In March 2020, just before lockdown, Ella introduced a beautiful yellow Labrador x golden retriever called Winter to Alice. “When I saw her, I was stunned. I just thought ‘wow’! It was love at first sight,” recalls Alice. “She’s so girly and giddy. She went straight into Bella’s toybox, helped herself to something squeaky and played for a little. Bella was a bit surprised but, sweet girl that she is, she didn’t mind too much.”
It was important that Bella was happy to have Winter join the family. “Bella was here first and it wouldn’t have mattered how much I adored Winter, if Bella wasn’t happy, I’d have to pass and wait for another dog. Bella’s seen me through some tough times, been my absolute rock and her happiness is everything to me.”
Happily, it wasn’t an issue and Bella and Winter get on like a house on fire. “Bella’s 13 now but having Winter around has given her renewed energy,” says Alice. “They love to play together and Winter is super respectful of Bella; she instinctively knows when to calm down and just relax together.”
Alice bonded quickly with Winter and has enjoyed doing all the training independently now that she’s an adult partnership rather than a children’s team. Despite lockdown they have been to a variety of environments, and Winter gives Alice the confidence to go off on her own in shops rather than sticking with her parents all the time. “Winter settled in really well,” says Alice. “She’s matured a lot since she came last March and I’m starting to see her really start to blossom into this cheeky, clever, amazing girl.”
Winter has been trained to help in a variety of practical ways such as pulling off Alice’s coat, gloves and tops, fetching dropped items and pushing access buttons. “This sounds simple but the impact is huge. It means that mum doesn’t have to do everything for me or be with me everywhere. I can go off and do my own thing, safe in the knowledge that if I drop my purse, Winter will get it for me. If I need to access a shop, Winter will push the access button for me. If I want to get changed into something different, Winter can help me.

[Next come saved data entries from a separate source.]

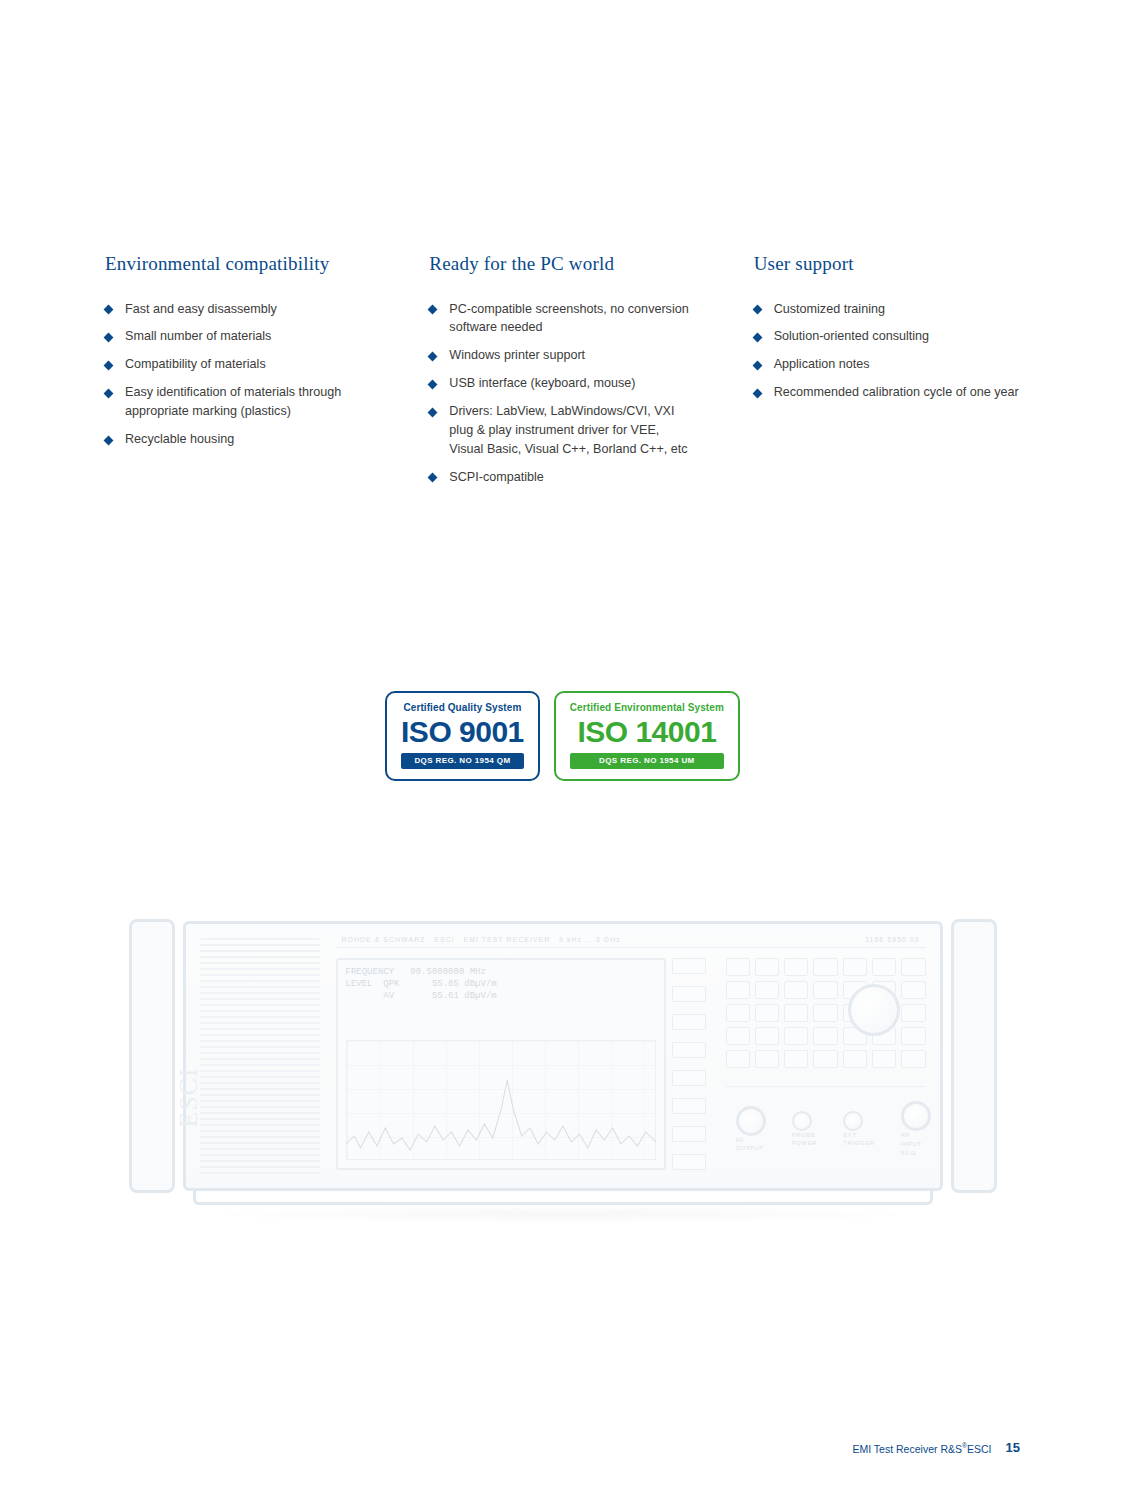Environmental compatibility
Fast and easy disassembly
Small number of materials
Compatibility of materials
Easy identification of materials through appropriate marking (plastics)
Recyclable housing
Ready for the PC world
PC-compatible screenshots, no conversion software needed
Windows printer support
USB interface (keyboard, mouse)
Drivers: LabView, LabWindows/CVI, VXI plug & play instrument driver for VEE, Visual Basic, Visual C++, Borland C++, etc
SCPI-compatible
User support
Customized training
Solution-oriented consulting
Application notes
Recommended calibration cycle of one year
Certified Quality System
ISO 9001
DQS REG. NO 1954 QM
Certified Environmental System
ISO 14001
DQS REG. NO 1954 UM
ROHDE & SCHWARZ ESCI EMI TEST RECEIVER 9 kHz … 3 GHz 1166.5950.03
FREQUENCY 90.5000000 MHz LEVEL QPK 55.85 dBµV/m AV 55.61 dBµV/m
AF output
Probe power
Ext trigger
RF input 50 Ω
ESCI
EMI Test Receiver R&S®ESCI 15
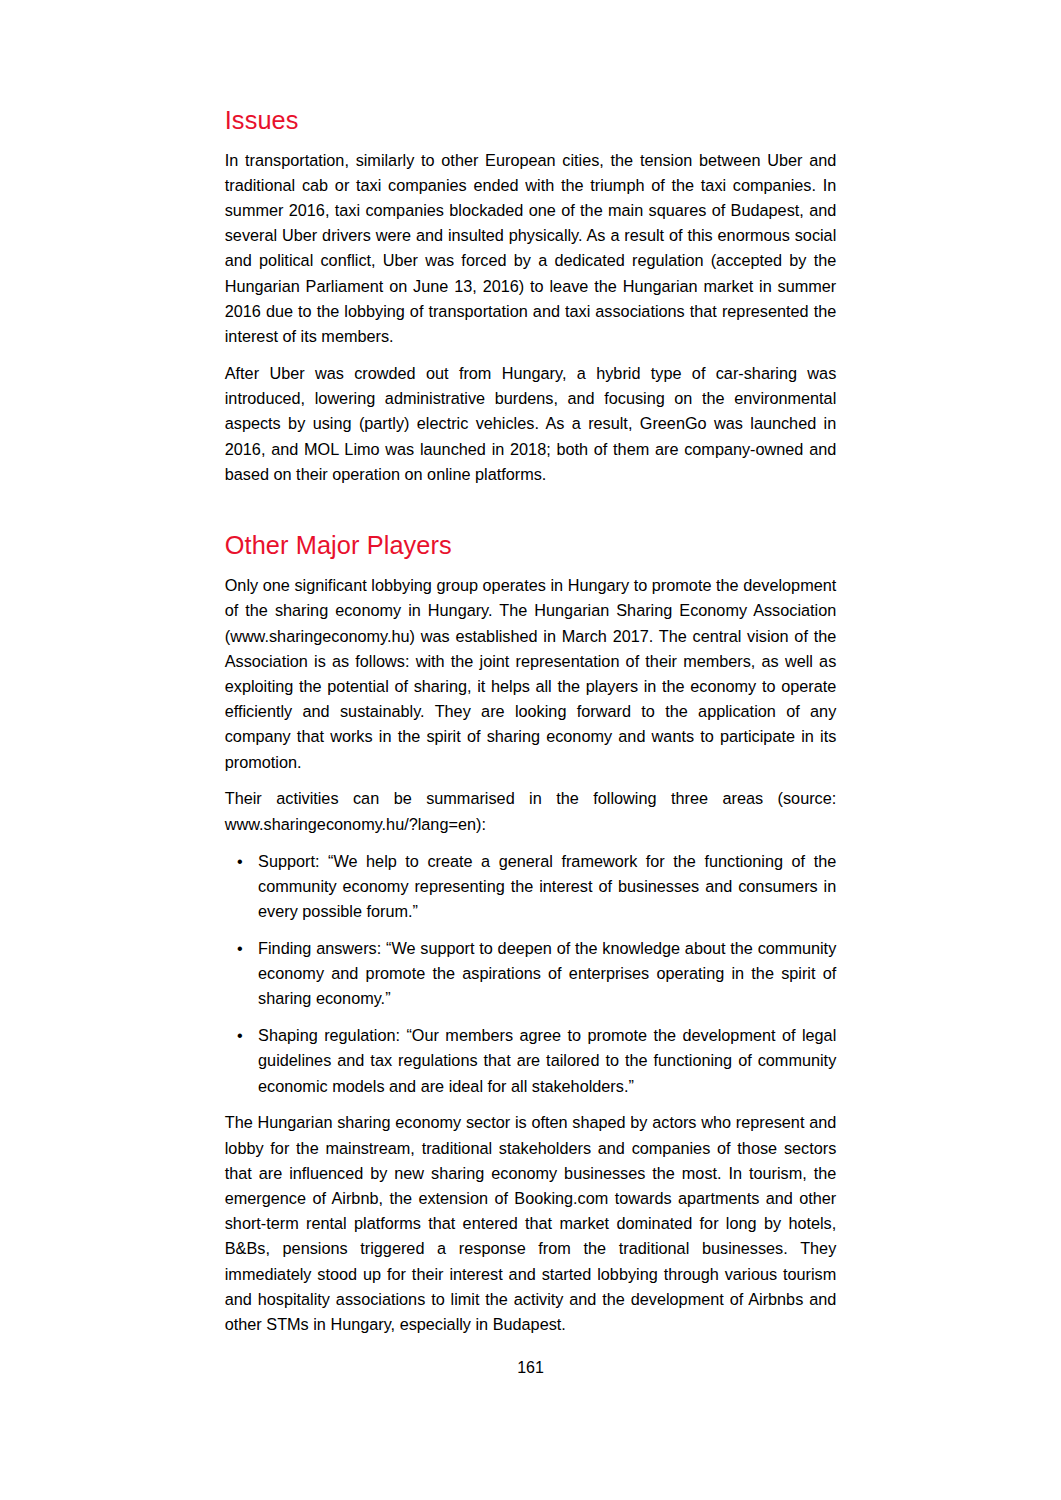Issues
In transportation, similarly to other European cities, the tension between Uber and traditional cab or taxi companies ended with the triumph of the taxi companies. In summer 2016, taxi companies blockaded one of the main squares of Budapest, and several Uber drivers were and insulted physically. As a result of this enormous social and political conflict, Uber was forced by a dedicated regulation (accepted by the Hungarian Parliament on June 13, 2016) to leave the Hungarian market in summer 2016 due to the lobbying of transportation and taxi associations that represented the interest of its members.
After Uber was crowded out from Hungary, a hybrid type of car-sharing was introduced, lowering administrative burdens, and focusing on the environmental aspects by using (partly) electric vehicles. As a result, GreenGo was launched in 2016, and MOL Limo was launched in 2018; both of them are company-owned and based on their operation on online platforms.
Other Major Players
Only one significant lobbying group operates in Hungary to promote the development of the sharing economy in Hungary. The Hungarian Sharing Economy Association (www.sharingeconomy.hu) was established in March 2017. The central vision of the Association is as follows: with the joint representation of their members, as well as exploiting the potential of sharing, it helps all the players in the economy to operate efficiently and sustainably. They are looking forward to the application of any company that works in the spirit of sharing economy and wants to participate in its promotion.
Their activities can be summarised in the following three areas (source: www.sharingeconomy.hu/?lang=en):
Support: “We help to create a general framework for the functioning of the community economy representing the interest of businesses and consumers in every possible forum.”
Finding answers: “We support to deepen of the knowledge about the community economy and promote the aspirations of enterprises operating in the spirit of sharing economy.”
Shaping regulation: “Our members agree to promote the development of legal guidelines and tax regulations that are tailored to the functioning of community economic models and are ideal for all stakeholders.”
The Hungarian sharing economy sector is often shaped by actors who represent and lobby for the mainstream, traditional stakeholders and companies of those sectors that are influenced by new sharing economy businesses the most. In tourism, the emergence of Airbnb, the extension of Booking.com towards apartments and other short-term rental platforms that entered that market dominated for long by hotels, B&Bs, pensions triggered a response from the traditional businesses. They immediately stood up for their interest and started lobbying through various tourism and hospitality associations to limit the activity and the development of Airbnbs and other STMs in Hungary, especially in Budapest.
161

Independence and confidence are priceless gifts and Winter’s helping me achieve both.”
Seizures are another, now regular, feature of Alice’s life, triggered by her environment and/or anxiety. “Sometimes they don’t last long but sometimes they last for over 20 hours,” she explains. “And Winter helps me there, too.” Dogs for Good Instructor, Ella, has worked with Alice to teach Winter to go and get her mum or dad if Alice feels a seizure coming on. Alice will give the cue, ‘go get’, and Winter will search the house for mum or dad, nudge them on the leg or hand before running back to Alice. “The first time she did it, my dad was utterly blown away,” laughs Alice. “He said afterwards that initially, he didn’t know what Winter was doing but she kept nudging him and then running away. He followed her and found me about to have a seizure so could help. Afterwards he said ‘that dog is amazing. Pure and simple. Amazing.’ And he’s right!”
Winter has also taken it upon herself to ensure that Alice has her blood pack with her wherever she goes. “It’s really important that I have it with me at all times in case my blood sugars drop and I faint. I sometimes forget to take it from room to room with me but Winter never forgets. I don’t even have to cue her and ask for it now, it just comes with her wherever we go and she pushes it into my hand.”
Alice says that once it’s safe to do so, she’s looking forward to going out more and going further with Winter. “I can’t wait for us to go on adventures,” she says. “She’s my funny, beautiful, clever girl and she’s got my back. Even though I couldn’t love her any more than I already do, I feel like our bond gets better and better every day. She’s just a love!”